Among the challenges set forth by the millennium we are
now starting is to find innovating formulae in order to integrate
the knowledge and the information produced in different fields
of knowledge. This is due to one of the most important problems
of our times, the fact that the international scientific community,
artists, politicians, and decision makers, find real difficulties
to come out of their own fields of study and of their specific
languages, in order to dialogue with experts of other areas
of knowledge.
The above is the result of introducing, during the last centuries,
a mechanicist type technical-scientific paradigm which has
encouraged a dissectioning model of the world. And, consequently,
it has encouraged partial approaches, sometimes too distant
and “strange” from one another, concerning complex
processes that require an integrated view such as the phenomenon
of life on its whole extension, physical and social.
In fact life, in its different expressions, challenges us
towards an interpretation in which the different types of
knowledge open up to dialogue, and are willing to abandon
this strangeness that makes them distant from one another.
The objective is, essentially, to accept the incompleteness
of each of them and the need to meet on the borders. Fortunately,
nowadays we start to understand that the old exclusion paradigm
is followed by an inclusion one, which is a fruitful meeting
of different knowledge.
Of the different types of knowledge that are invited to dialogue,
Science and Art represent two important ways to approach the
world, from different methods and languages, but with the
same objective. This objective is to discover the mystery
of the living; to reach complex representations of nature
and society; to incorporate the subject to history and the
context.
Fortunately, nowadays we live stimulating times, which allow
approaching the necessary dialogue between them. Science of
the XXth Century has moved towards a new paradigm where there
is space for chance, disorder and the complexity of the living.

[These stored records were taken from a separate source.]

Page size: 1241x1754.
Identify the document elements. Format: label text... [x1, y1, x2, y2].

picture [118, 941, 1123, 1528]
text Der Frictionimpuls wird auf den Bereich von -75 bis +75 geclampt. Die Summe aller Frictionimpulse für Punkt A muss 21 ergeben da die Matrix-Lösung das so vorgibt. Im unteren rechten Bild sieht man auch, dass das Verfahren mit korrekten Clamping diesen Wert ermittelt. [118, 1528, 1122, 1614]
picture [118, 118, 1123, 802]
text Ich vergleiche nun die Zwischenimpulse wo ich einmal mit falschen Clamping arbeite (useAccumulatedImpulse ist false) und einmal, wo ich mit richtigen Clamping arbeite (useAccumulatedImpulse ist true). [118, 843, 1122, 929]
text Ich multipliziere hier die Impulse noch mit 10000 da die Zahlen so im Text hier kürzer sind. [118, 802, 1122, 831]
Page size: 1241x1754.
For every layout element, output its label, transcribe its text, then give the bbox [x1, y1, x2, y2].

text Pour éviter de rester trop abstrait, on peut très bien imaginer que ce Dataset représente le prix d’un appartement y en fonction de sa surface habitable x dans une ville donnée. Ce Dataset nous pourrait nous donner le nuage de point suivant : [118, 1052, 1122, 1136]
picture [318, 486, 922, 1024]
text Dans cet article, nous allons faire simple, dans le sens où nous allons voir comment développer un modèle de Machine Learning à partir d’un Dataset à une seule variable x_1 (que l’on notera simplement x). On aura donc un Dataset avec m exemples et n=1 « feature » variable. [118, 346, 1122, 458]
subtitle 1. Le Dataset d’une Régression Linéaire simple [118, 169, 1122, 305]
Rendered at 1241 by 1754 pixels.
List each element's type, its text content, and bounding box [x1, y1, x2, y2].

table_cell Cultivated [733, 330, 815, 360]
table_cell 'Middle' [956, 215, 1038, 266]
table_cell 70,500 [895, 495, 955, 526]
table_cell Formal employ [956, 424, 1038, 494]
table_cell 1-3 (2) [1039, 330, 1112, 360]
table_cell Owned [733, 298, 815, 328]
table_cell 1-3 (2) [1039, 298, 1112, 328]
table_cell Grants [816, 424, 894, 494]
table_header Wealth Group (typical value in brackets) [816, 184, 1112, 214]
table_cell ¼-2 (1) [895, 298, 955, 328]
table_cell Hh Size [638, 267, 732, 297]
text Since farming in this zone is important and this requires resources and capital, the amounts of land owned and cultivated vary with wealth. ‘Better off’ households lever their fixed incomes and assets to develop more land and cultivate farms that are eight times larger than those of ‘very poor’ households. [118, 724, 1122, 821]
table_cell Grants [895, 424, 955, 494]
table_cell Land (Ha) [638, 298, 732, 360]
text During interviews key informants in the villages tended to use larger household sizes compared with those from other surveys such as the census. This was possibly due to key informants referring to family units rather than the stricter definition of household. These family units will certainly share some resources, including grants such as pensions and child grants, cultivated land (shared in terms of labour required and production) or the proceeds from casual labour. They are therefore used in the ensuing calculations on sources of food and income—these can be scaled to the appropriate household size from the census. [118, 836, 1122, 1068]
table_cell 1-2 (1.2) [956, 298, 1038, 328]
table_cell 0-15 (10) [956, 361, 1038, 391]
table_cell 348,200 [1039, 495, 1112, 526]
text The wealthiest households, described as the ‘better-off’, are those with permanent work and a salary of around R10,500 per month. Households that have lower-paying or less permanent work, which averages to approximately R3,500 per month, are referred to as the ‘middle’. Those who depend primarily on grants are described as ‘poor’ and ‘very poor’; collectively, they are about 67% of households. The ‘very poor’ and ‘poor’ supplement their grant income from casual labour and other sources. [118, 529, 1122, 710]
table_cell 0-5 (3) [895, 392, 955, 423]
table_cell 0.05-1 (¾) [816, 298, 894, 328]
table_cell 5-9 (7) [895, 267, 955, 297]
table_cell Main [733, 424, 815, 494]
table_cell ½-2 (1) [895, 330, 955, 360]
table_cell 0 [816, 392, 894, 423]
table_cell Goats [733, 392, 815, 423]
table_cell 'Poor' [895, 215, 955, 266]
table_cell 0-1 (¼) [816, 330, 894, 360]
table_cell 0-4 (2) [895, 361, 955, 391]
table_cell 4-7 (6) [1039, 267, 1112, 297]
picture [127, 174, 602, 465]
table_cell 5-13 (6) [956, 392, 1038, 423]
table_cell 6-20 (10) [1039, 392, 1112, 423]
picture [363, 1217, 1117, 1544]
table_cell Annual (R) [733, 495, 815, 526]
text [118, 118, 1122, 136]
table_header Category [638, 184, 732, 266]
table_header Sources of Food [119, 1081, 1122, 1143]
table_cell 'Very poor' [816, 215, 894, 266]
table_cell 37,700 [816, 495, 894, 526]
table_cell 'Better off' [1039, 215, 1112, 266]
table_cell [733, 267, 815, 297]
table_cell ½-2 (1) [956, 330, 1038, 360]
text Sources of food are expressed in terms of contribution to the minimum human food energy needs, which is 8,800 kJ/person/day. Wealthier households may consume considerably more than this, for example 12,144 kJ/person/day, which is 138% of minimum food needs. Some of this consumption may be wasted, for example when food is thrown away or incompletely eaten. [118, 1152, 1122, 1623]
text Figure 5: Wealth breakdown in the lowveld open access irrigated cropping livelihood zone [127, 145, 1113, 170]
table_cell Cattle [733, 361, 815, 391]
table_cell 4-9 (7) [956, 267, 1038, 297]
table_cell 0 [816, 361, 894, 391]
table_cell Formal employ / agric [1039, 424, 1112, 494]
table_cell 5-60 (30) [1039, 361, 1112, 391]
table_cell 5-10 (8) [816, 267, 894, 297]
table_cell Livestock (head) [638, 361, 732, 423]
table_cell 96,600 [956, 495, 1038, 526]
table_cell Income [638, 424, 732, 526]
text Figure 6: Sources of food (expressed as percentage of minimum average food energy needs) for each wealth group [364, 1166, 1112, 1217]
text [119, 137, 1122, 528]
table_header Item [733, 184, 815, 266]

This paradigm talks more about probabilities than about certainties
and considers scientific certainties as provisional and incomplete
achievements.
Because, although it is essential to count with accurate
scientific points of view, nowadays even scientists start
to recognise that their laws and principles - because they
are obtained by specific methods which need to delimit and
reduce plots of reality- are valid, essential, but incomplete
to provide an exhaustive view of the physical and social lattice
which forms our habitat, if it is not using further integration
processes to reconstruct the whole object being studied.
Thus, many scientists feel the need to turn towards art,
to the creative imagination, when the limits of the analytical
knowledge become weaker, when they become confronted by diversity,
facing the challenge of uniqueness, of the non-repeatable,
what cannot be subject to the regularity of laws… also
facing problematic situations such as the global environment.
It is enough to remember the words of Albert EINSTEIN that
chair the Environmental Conference at Rio in 1992: “Imagination,
in moments of crisis, may be more important than knowledge”.
In the same way, many artists have gone beyond the limits
of their knowledge to look into the scientific world and to
reach –being lead by it- into spaces that are not occupied
by the everyday conscience. Our time is the expression of
a widespread conscience concerning a necessary dialogue so
that “art and experience are capable to lay out a bridge
over the abyss that separates the point of view of knowledge
from the ethics and politics discourse, thus clearing a path
towards the unity of experience“ (HABERMAS).
The XXIst Century that now starts appears like a space of
opportunities that invites to restore the broken dialogue
between Science and Art, two legitimate ways to interpret
the world. From both these interpretations it is started to
be accepted that the most necessary knowledge, the one that
talks about life, is produced in the reason and emotion interfaces,
between what we know and what we feel, in the body-mind relation
which, finally, is the relation between the visible and the
invisible.
To apply this integrated knowledge to the analysis, planning
and management of the environmental processes and problems
is a challenge due to its innovation concerning the treatment
that the environment normally receives. It is also, undoubtedly,
an opportunity to advance towards transdiciplinary processes,
which will report on the complexity of our environment, on
the phenomena of life in its whole extension.